At the same time, do you know that it would take 941 years for a minimum wage worker in rural India to earn as much as a top-paid executive in a garment company? Why Inequality is Rife in India. To understand Inequality, we have to start with the most comprehensive Explanation. And this comes from a best-selling book called Capital in 21st Century written by Thomas Piketty. In this book, Piketty states that if the return on capital is greater than the Growth in a country’s GDP, Inequality will follow.

What does this mean?

Think of money as all the accumulated wealth – real estate, investments, etc. So return on capital is hence the income generated from this accumulated wealth.

So now, if the return on capital is greater than the Growth of an economy, only the rich will keep getting richer while the working class remains unaffected because their wages of the working class are linked to the country’s GDP growth. Also, the income generated from capital is held exclusively in a few elites’ hands. In contrast, revenue generated from labor is distributed among a larger group of people, explaining why this feature gives rise to Inequality.

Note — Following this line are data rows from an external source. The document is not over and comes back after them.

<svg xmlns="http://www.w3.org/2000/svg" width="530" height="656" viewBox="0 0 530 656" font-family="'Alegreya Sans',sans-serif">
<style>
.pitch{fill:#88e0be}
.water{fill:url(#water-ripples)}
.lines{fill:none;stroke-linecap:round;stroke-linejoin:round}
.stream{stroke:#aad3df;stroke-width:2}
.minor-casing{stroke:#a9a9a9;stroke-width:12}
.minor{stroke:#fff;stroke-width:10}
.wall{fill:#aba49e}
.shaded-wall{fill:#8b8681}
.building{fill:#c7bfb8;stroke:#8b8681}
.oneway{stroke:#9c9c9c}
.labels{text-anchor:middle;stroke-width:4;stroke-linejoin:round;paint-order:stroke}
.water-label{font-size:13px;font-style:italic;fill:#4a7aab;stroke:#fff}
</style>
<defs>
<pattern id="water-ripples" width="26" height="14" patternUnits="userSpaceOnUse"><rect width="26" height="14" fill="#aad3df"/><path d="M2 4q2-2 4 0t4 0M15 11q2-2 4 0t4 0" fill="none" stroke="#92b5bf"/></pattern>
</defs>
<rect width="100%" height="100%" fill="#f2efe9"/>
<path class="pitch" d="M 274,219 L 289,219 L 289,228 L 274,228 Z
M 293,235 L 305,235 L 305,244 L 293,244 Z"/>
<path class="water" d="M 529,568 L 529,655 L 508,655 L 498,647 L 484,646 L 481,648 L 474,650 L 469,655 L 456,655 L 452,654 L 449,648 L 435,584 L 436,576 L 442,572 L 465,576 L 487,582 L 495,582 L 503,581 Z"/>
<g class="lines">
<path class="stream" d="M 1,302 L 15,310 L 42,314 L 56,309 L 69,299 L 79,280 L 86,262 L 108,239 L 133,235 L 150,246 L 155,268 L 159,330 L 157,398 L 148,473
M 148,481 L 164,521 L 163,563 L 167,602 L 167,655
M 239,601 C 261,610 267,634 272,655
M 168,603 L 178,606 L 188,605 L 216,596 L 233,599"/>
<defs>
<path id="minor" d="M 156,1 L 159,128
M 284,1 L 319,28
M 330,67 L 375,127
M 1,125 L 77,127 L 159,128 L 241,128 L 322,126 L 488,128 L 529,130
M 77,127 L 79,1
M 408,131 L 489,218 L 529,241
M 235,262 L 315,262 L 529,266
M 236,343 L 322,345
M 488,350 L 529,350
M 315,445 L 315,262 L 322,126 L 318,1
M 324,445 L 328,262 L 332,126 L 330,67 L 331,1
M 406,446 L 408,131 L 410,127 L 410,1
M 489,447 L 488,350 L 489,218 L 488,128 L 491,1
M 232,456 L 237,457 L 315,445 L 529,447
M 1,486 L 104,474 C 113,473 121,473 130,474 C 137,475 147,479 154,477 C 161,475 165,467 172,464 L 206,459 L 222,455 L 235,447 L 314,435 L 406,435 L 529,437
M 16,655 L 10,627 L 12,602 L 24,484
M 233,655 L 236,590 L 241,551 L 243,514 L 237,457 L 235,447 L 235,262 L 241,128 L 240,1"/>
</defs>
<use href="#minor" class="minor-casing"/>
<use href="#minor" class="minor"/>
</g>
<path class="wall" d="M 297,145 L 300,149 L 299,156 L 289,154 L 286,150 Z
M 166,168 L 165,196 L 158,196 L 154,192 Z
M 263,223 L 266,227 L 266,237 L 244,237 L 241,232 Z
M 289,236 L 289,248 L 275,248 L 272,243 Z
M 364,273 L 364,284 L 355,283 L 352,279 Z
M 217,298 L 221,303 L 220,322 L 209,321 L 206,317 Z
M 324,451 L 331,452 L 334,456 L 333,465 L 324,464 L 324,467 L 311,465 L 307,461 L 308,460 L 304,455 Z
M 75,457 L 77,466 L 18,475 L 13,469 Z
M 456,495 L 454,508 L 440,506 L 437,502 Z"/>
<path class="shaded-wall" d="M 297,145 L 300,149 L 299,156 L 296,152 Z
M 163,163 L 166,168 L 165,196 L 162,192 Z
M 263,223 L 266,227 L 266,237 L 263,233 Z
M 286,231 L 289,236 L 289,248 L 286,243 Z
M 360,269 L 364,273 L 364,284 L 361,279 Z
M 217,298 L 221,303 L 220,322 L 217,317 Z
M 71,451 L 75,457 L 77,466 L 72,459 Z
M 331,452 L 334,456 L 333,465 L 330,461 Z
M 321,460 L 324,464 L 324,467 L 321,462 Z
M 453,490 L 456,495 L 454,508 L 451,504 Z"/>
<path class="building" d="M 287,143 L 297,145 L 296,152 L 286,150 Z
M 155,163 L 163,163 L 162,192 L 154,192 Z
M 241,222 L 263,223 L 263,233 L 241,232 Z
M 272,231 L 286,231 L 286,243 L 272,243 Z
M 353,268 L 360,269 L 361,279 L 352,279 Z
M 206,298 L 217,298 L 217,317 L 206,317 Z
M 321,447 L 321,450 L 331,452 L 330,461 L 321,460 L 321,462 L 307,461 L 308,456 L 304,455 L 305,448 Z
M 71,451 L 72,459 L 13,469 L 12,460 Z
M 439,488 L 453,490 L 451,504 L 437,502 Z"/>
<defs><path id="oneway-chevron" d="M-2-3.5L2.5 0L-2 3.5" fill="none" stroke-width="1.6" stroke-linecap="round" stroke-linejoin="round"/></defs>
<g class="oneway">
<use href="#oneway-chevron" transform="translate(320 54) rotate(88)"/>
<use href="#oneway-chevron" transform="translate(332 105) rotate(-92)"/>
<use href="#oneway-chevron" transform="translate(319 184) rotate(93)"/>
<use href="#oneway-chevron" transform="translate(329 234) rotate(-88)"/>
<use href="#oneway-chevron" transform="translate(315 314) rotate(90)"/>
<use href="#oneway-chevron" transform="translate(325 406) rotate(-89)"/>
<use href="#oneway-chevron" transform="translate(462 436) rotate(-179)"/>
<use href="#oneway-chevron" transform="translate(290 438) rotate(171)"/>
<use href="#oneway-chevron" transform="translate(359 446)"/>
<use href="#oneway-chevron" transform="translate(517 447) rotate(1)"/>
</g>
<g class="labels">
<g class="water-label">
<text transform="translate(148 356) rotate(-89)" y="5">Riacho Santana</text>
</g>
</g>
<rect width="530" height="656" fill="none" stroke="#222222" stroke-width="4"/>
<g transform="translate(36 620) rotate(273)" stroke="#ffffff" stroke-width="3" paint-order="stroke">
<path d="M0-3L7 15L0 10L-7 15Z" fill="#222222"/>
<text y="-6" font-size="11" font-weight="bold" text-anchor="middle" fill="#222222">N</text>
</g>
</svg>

In India, before Liberalization, between the 1950s and 1980, the top 1%’ income share had fallen. This was the socialist era before the then finance minister, Manmohan Singh, introduced the liberalization reforms. So now the first thing that comes to mind is “since the income share of the top 1% had dropped. the working class had it better during the socialist era before liberalization”, But it’s not quite the case. According to Indian Economist Swaminathan Aiyar, “before Liberalization, the poverty ratio didn’t fall.

At the same time, India’s population had doubled, so the number of poor people had also increased. However, because of the Growth in the GDP induced by Liberalization, nearly 138 million people were able to raise themselves above the poverty line between 2004 and 2011.” Yes, Inequality might have increased, but India still fared because it abolished permit raj, and Indians had better access to new opportunities to make something of themselves. So even Piketty’s Explanation doesn’t account for the Inequality in India.

However, there might be one clue from an article in the Atlantic. According to this article, much of the Inequality in developing countries is due to corrupt means. If the degree to which unscrupulous individuals can amass wealth by bending laws is greater than the degree to which honest individuals uphold fair government practices, Inequality will ensue. And this corruption-fueled Inequality flourishes in a place where there are no incentives, laws, and institutions to hinder corruption. And maybe that’s an explanation of why Inequality is rife in India.